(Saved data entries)
--

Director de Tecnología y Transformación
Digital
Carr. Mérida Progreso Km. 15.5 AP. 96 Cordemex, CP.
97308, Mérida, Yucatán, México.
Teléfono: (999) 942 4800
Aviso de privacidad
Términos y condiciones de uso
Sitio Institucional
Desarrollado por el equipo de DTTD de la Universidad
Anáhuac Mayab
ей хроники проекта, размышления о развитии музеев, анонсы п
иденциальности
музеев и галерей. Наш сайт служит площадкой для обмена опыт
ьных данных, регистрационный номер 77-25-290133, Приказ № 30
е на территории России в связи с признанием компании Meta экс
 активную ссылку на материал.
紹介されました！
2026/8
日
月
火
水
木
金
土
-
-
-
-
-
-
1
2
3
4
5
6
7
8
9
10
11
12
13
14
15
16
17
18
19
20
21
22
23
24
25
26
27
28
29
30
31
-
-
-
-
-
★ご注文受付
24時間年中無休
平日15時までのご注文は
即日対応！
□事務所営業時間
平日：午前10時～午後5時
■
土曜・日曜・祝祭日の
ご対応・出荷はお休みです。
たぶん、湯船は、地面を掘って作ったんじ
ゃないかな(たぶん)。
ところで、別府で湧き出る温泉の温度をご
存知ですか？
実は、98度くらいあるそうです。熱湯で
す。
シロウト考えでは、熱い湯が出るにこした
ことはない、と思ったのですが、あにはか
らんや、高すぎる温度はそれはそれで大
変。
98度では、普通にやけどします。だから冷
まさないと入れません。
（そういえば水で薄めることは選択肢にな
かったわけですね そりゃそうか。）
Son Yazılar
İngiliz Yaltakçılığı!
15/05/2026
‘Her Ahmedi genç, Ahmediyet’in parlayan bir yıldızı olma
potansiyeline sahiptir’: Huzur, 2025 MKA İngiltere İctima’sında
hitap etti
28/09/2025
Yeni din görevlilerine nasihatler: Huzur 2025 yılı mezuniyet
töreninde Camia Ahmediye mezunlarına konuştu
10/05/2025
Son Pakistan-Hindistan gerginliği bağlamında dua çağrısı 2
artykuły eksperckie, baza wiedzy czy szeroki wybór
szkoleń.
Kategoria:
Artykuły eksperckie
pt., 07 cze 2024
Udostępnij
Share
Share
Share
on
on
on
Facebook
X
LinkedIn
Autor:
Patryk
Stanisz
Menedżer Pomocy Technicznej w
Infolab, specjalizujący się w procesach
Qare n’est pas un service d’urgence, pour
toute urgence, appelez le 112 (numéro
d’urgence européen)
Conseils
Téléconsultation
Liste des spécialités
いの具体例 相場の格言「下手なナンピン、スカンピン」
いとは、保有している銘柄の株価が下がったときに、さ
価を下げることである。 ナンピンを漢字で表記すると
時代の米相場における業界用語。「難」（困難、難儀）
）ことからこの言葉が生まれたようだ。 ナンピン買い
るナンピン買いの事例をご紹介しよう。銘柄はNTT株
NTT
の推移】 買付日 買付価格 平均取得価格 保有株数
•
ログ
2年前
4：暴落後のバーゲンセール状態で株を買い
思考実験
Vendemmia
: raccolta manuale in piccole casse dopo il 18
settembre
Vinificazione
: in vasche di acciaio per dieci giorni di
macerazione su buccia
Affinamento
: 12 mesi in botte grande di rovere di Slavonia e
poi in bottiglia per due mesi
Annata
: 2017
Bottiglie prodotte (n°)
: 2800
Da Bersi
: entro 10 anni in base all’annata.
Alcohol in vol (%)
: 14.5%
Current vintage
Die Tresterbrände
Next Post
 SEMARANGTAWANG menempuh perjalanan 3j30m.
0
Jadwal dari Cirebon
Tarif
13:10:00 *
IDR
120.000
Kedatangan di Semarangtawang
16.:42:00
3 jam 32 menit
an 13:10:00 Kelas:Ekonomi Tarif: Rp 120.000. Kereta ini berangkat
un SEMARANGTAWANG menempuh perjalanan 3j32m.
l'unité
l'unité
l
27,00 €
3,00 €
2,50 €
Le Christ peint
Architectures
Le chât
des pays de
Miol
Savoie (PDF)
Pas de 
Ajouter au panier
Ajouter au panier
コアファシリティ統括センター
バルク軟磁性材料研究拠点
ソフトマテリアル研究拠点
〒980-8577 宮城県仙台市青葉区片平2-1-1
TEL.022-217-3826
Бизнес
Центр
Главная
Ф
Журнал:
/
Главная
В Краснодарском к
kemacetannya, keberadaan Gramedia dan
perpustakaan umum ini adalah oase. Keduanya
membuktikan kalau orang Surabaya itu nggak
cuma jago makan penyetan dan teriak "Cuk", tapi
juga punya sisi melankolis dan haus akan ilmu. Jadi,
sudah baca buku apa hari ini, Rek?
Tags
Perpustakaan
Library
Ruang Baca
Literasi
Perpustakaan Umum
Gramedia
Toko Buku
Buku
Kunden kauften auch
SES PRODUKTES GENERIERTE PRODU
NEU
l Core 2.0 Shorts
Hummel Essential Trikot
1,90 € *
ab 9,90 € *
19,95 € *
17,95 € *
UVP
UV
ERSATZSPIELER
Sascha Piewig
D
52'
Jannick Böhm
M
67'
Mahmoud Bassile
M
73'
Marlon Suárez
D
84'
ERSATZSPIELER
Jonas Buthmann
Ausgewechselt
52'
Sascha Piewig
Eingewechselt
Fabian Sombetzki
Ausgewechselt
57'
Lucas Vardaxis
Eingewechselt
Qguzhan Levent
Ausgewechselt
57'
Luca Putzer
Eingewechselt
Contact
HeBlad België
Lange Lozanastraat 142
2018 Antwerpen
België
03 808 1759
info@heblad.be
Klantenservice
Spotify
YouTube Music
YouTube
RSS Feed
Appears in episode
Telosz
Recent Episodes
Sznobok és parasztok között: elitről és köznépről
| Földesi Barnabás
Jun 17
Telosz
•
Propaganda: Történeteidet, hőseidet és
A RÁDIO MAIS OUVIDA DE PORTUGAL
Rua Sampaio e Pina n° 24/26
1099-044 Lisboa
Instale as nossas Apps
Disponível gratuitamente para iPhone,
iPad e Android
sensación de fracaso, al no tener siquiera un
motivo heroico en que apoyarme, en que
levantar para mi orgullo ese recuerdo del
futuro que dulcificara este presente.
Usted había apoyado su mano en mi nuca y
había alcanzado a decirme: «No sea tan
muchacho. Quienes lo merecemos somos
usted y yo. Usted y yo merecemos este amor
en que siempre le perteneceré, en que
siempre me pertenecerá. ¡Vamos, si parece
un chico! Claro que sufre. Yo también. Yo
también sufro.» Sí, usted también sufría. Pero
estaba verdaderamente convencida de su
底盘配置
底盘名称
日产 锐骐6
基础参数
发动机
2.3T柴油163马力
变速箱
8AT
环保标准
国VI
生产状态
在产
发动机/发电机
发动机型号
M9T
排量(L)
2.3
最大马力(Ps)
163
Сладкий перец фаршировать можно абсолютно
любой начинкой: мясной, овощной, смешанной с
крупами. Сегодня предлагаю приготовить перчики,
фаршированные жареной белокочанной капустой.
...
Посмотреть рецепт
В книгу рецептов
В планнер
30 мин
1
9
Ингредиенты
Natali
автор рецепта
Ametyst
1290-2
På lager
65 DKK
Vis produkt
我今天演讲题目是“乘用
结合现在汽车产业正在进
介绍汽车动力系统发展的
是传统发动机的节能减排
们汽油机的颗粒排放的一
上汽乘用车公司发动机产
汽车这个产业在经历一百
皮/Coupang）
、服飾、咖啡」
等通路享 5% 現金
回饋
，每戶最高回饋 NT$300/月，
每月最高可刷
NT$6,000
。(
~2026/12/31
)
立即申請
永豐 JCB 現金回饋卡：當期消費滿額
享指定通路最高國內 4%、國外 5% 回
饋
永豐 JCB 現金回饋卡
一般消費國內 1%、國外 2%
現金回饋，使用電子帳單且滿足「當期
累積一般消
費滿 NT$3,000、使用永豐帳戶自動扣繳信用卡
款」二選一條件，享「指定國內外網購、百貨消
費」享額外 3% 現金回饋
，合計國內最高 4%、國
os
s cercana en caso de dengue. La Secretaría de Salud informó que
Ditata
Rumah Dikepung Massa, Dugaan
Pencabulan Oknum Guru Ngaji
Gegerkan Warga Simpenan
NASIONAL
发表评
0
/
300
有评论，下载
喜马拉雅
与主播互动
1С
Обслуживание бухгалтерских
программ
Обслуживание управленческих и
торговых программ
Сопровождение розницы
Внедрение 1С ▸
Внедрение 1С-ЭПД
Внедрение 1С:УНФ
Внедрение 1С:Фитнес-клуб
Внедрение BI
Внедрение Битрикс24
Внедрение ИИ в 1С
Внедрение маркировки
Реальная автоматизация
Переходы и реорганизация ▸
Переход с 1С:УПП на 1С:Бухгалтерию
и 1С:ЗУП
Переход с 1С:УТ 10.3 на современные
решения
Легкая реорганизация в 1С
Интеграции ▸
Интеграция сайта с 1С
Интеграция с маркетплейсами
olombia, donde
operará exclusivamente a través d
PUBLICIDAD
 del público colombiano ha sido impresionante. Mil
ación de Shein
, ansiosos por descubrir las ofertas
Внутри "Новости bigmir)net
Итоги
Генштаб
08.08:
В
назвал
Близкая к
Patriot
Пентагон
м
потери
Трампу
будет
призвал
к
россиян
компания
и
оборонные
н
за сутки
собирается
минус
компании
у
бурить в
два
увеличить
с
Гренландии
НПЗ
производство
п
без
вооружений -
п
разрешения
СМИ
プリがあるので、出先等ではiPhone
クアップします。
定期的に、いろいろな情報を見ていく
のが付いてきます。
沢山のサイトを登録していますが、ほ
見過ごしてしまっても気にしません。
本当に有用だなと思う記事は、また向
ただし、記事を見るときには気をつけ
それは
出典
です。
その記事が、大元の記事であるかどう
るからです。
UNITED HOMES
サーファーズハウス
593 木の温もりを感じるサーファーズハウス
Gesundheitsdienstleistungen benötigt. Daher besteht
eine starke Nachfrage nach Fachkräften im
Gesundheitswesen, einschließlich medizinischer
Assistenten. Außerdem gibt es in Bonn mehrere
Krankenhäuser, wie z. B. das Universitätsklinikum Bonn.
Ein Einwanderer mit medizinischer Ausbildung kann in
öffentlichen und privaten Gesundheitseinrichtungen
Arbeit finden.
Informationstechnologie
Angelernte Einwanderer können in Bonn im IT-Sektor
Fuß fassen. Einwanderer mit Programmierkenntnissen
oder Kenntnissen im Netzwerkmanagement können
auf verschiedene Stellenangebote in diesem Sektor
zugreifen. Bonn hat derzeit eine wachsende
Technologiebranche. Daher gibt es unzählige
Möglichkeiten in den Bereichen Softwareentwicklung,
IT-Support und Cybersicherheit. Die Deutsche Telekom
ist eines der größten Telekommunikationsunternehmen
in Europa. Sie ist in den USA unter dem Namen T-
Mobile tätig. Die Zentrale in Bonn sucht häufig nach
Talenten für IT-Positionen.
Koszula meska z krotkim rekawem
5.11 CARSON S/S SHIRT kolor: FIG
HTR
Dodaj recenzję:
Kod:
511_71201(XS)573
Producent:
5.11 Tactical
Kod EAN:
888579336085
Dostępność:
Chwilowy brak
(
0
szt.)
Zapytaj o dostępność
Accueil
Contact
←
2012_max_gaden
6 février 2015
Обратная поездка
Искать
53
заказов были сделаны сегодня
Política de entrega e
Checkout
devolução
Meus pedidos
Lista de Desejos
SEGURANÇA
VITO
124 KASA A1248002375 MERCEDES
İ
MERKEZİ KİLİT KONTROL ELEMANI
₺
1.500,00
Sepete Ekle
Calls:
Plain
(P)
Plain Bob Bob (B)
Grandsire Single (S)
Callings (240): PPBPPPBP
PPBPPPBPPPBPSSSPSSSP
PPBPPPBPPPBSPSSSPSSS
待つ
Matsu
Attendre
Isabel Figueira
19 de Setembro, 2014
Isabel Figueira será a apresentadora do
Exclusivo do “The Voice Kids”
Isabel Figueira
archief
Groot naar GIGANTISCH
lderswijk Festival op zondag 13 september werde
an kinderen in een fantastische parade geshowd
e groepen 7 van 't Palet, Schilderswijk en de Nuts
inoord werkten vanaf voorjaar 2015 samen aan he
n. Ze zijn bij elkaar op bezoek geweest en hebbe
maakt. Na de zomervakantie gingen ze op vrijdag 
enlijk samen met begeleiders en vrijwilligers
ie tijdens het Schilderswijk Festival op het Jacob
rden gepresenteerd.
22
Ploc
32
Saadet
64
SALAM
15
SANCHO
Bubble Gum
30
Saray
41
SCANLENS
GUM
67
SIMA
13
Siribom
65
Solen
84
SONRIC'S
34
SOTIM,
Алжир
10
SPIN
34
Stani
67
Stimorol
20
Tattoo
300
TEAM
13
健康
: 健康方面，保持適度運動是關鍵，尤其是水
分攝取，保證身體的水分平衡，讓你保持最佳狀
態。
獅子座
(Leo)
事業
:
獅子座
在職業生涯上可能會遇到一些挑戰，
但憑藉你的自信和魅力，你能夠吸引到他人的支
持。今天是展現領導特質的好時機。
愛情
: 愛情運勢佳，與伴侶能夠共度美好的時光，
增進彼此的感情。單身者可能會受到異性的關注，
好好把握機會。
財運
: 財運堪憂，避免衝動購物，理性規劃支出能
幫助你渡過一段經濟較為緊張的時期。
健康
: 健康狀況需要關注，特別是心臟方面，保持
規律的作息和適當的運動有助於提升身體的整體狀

--

Put every line of the entries, from the first line through the line containing "Anáhuac Mayab" (that line included), into a JSON list of strings with one string per line and no blank lines.

◆ **REPLY**:
[
  "Director de Tecnología y Transformación",
  "Digital",
  "Carr. Mérida Progreso Km. 15.5 AP. 96 Cordemex, CP.",
  "97308, Mérida, Yucatán, México.",
  "Teléfono: (999) 942 4800",
  "Aviso de privacidad",
  "Términos y condiciones de uso",
  "Sitio Institucional",
  "Desarrollado por el equipo de DTTD de la Universidad",
  "Anáhuac Mayab"
]